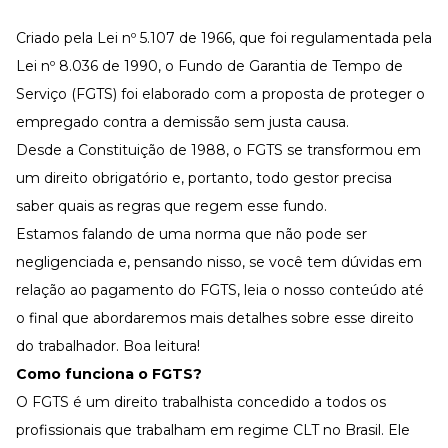
Desenvolva a sua equipe
Criado pela Lei nº 5.107 de 1966, que foi regulamentada pela
Materiais Gratuitos
Lei nº 8.036 de 1990
, o Fundo de Garantia de Tempo de
Materiais Gratuitos
Serviço (FGTS) foi elaborado com a proposta de proteger o
empregado contra a demissão sem justa causa.
Desde a Constituição de 1988, o FGTS se transformou em
Todos os Materiais Gratuitos
Confira nossos materiais
um direito obrigatório e, portanto, todo gestor precisa
E-book
saber quais as regras que regem esse fundo.
Aprofunde seu conhecimento
Estamos falando de uma norma que não pode ser
Ferramentas e Templates
Para agilizar o seu trabalho
negligenciada e, pensando nisso, se você tem dúvidas em
relação ao pagamento do FGTS, leia o nosso conteúdo até
Infográfico
Conteúdo prático e rápido
o final que abordaremos mais detalhes sobre esse direito
Kits
do trabalhador. Boa leitura!
Materiais centralizados
Como funciona o FGTS?
Lives
O FGTS é um
direito trabalhista
concedido a todos os
profissionais que trabalham em regime CLT no Brasil. Ele
Newsletters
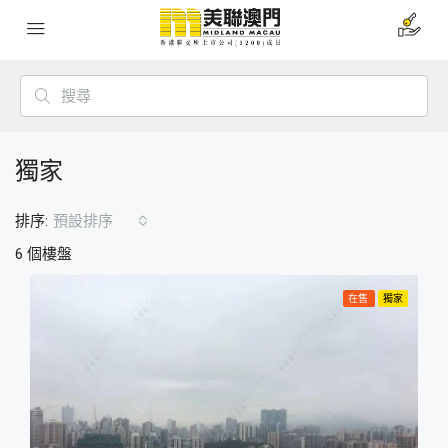
獨家
排序:
預設排序
6 個樓盤
在售
獨家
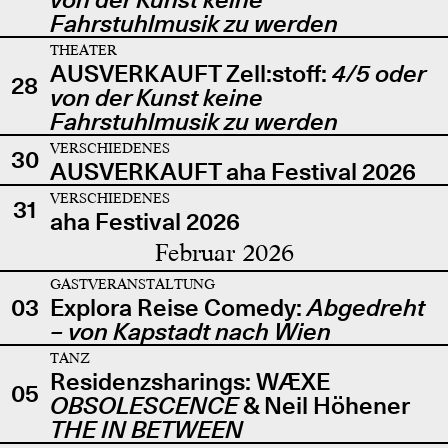
Fahrstuhlmusik zu werden
THEATER
AUSVERKAUFT Zell:stoff:
4/5 oder
28
von der Kunst keine
Fahrstuhlmusik zu werden
VERSCHIEDENES
30
AUSVERKAUFT aha Festival 2026
VERSCHIEDENES
31
aha Festival 2026
Februar 2026
GASTVERANSTALTUNG
03
Explora Reise Comedy:
Abgedreht
– von Kapstadt nach Wien
TANZ
Residenzsharings: WÆXE
05
OBSOLESCENCE
& Neil Höhener
THE IN BETWEEN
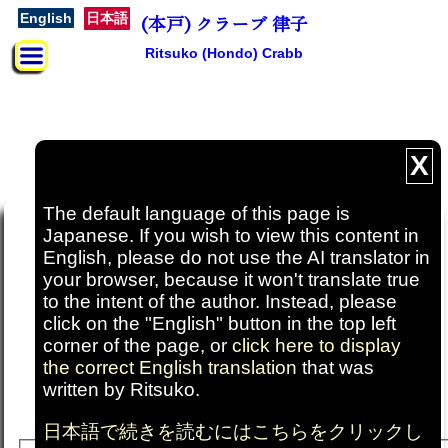
(本戸) クラーブ 律子
English
日本語
Ritsuko (Hondo) Crabb
X
The default language of this page is
RitsukoCrabb.com へのお問い合わせ
Japanese. If you wish to view this content in
ご意見・ご質問は下記までご連絡ください
English, please do not use the AI translator in
your browser, because it won't translate true
RitsukoCrabb.com に関するご意見、ご提案、ご質問
to the intent of the author. Instead, please
をお待ちしております。
click on the "English" button in the top left
下記のフォームからお問い合わせください。
corner of the page, or
click here to display
the correct English translation
that was
RitsukoCrabb.com をご利用いただき、ありがとうご
written by Ritsuko.
ざいます。
日本語で続きを読むにはこちらをクリックし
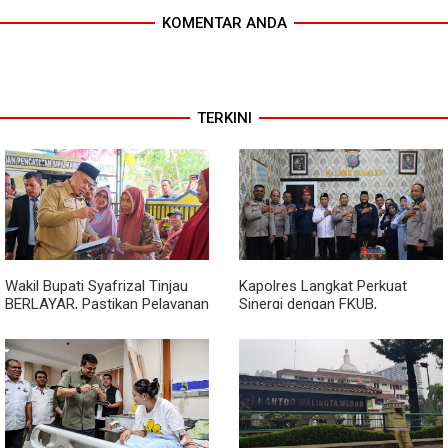
KOMENTAR ANDA
TERKINI
Wakil Bupati Syafrizal Tinjau
Kapolres Langkat Perkuat
BERLAYAR, Pastikan Pelayanan
Sinergi dengan FKUB,
Publik Hadir hingga Desa
Kolaborasi Tokoh Agama Jadi
Pilar Menjaga Kamtibmas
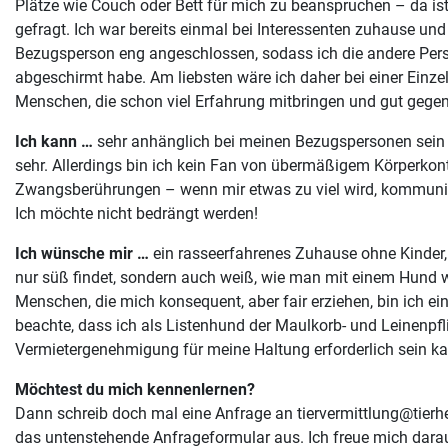
Plätze wie Couch oder Bett für mich zu beanspruchen – da i
gefragt. Ich war bereits einmal bei Interessenten zuhause un
Bezugsperson eng angeschlossen, sodass ich die andere Per
abgeschirmt habe. Am liebsten wäre ich daher bei einer Einze
Menschen, die schon viel Erfahrung mitbringen und gut gege
Ich kann …
sehr anhänglich bei meinen Bezugspersonen sein
sehr. Allerdings bin ich kein Fan von übermäßigem Körperkon
Zwangsberührungen – wenn mir etwas zu viel wird, kommunizi
Ich möchte nicht bedrängt werden!
Ich wünsche mir …
ein rasseerfahrenes Zuhause ohne Kinder
nur süß findet, sondern auch weiß, wie man mit einem Hund 
Menschen, die mich konsequent, aber fair erziehen, bin ich ein 
beachte, dass ich als Listenhund der Maulkorb- und Leinenpfli
Vermietergenehmigung für meine Haltung erforderlich sein ka
Möchtest du mich kennenlernen?
Dann schreib doch mal eine Anfrage an tiervermittlung@tierhei
das untenstehende Anfrageformular aus. Ich freue mich dara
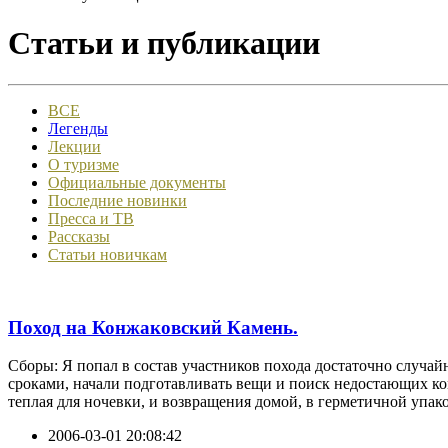
Статьи и публикации
ВСЕ
Легенды
Лекции
О туризме
Официальные документы
Последние новинки
Пресса и ТВ
Рассказы
Статьи новичкам
Поход на Конжаковский Камень.
Сборы: Я попал в состав участников похода достаточно случайн
сроками, начали подготавливать вещи и поиск недостающих ком
теплая для ночевки, и возвращения домой, в герметичной упако
2006-03-01 20:08:42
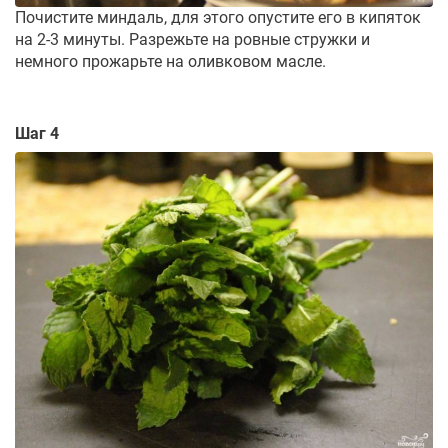
Почистите миндаль, для этого опустите его в кипяток
на 2-3 минуты. Разрежьте на ровные стружки и
немного прожарьте на оливковом масле.
Шаг 4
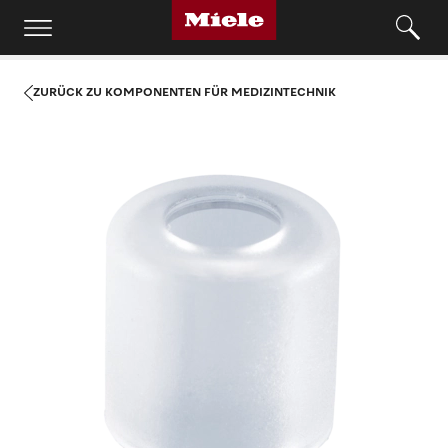
ZURÜCK ZU KOMPONENTEN FÜR MEDIZINTECHNIK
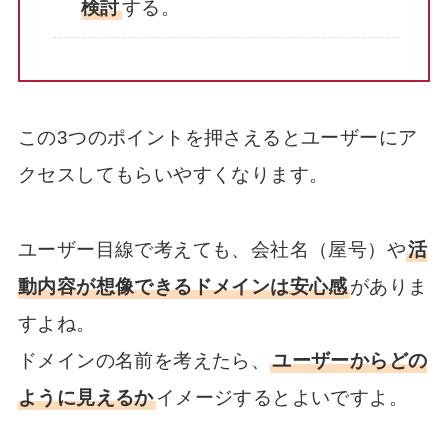
検討
する。
この3つのポイントを押さえるとユーザーにア
クセスしてもらいやすくなります。
ユーザー目線で考えても、会社名（屋号）や
活
動内容が想像できるドメインは安心感
がありま
すよね。
ドメインの名前を考えたら、
ユーザーからどの
ように見えるか
イメージするとよいですよ。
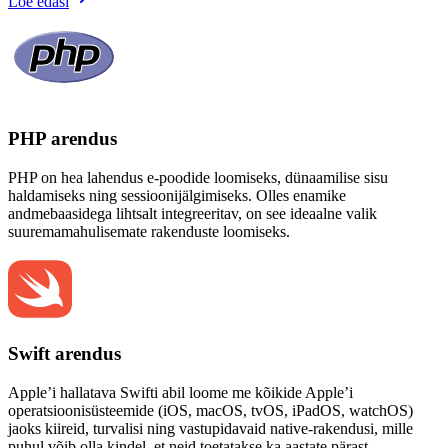
Loe edasi
PHP arendus
PHP on hea lahendus e-poodide loomiseks, dünaamilise sisu
haldamiseks ning sessioonijälgimiseks. Olles enamike
andmebaasidega lihtsalt integreeritav, on see ideaalne valik
suuremamahulisemate rakenduste loomiseks.
Swift arendus
Apple’i hallatava Swifti abil loome me kõikide Apple’i
operatsioonisüsteemide (iOS, macOS, tvOS, iPadOS, watchOS)
jaoks kiireid, turvalisi ning vastupidavaid native-rakendusi, mille
puhul võib olla kindel, et neid toetatakse ka aastate pärast.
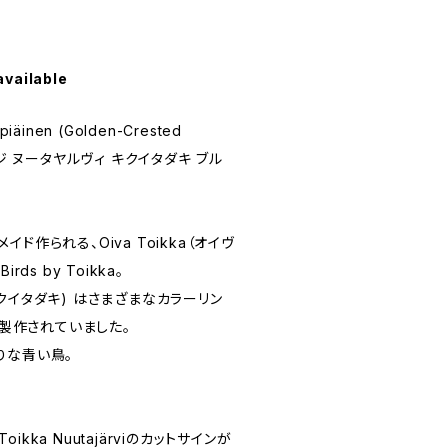
available
piäinen (Golden-Crested
ンテージ ヌータヤルヴィ キクイタダキ ブル
ド作られる、Oiva Toikka（オイヴ
ds by Toikka。
 (キクイタダキ) はさまざまなカラーリン
間製作されていました。
りな青い鳥。
。
oikka Nuutajärviのカットサインが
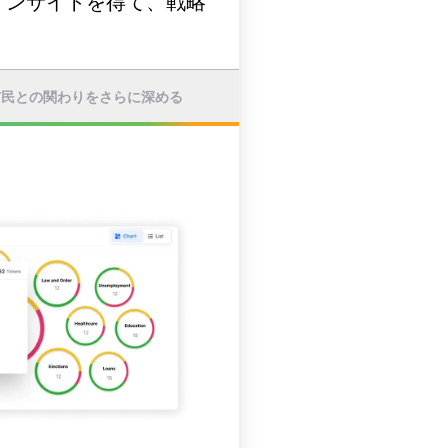
インサイトを得て、戦略
市民との関わりをさらに深める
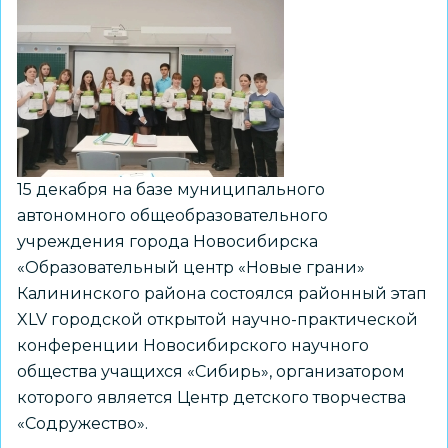
конференция
Новосибирского
научного
общества
учащихся
«Сибирь»
15 декабря на базе муниципального
автономного общеобразовательного
учреждения города Новосибирска
«Образовательный центр «Новые грани»
Калининского района состоялся районный этап
XLV городской открытой научно-практической
конференции Новосибирского научного
общества учащихся «Сибирь», организатором
которого является Центр детского творчества
«Содружество».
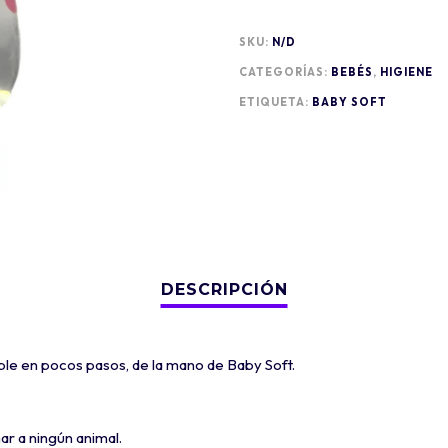
SKU:
N/D
CATEGORÍAS:
BEBÉS
,
HIGIENE
ETIQUETA:
BABY SOFT
ble en pocos pasos, de la mano de Baby Soft.
ar a ningún animal.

§

→ Problem details
What you need to produce is an exact copy of the entries above, limited to the lines from the one with "to the intent of the author. Instead, please" up to and including the one with "gefragt. Ich war", without pictures.

→ Solution to this problem
to the intent of the author. Instead, please
をお待ちしております。
click on the "English" button in the top left
下記のフォームからお問い合わせください。
corner of the page, or
click here to display
the correct English translation
that was
RitsukoCrabb.com をご利用いただき、ありがとうご
written by Ritsuko.
ざいます。
日本語で続きを読むにはこちらをクリックし
KOMENTAR ANDA
TERKINI
Wakil Bupati Syafrizal Tinjau
Kapolres Langkat Perkuat
BERLAYAR, Pastikan Pelayanan
Sinergi dengan FKUB,
Publik Hadir hingga Desa
Kolaborasi Tokoh Agama Jadi
Pilar Menjaga Kamtibmas
Plätze wie Couch oder Bett für mich zu beanspruchen – da i
gefragt. Ich war bereits einmal bei Interessenten zuhause un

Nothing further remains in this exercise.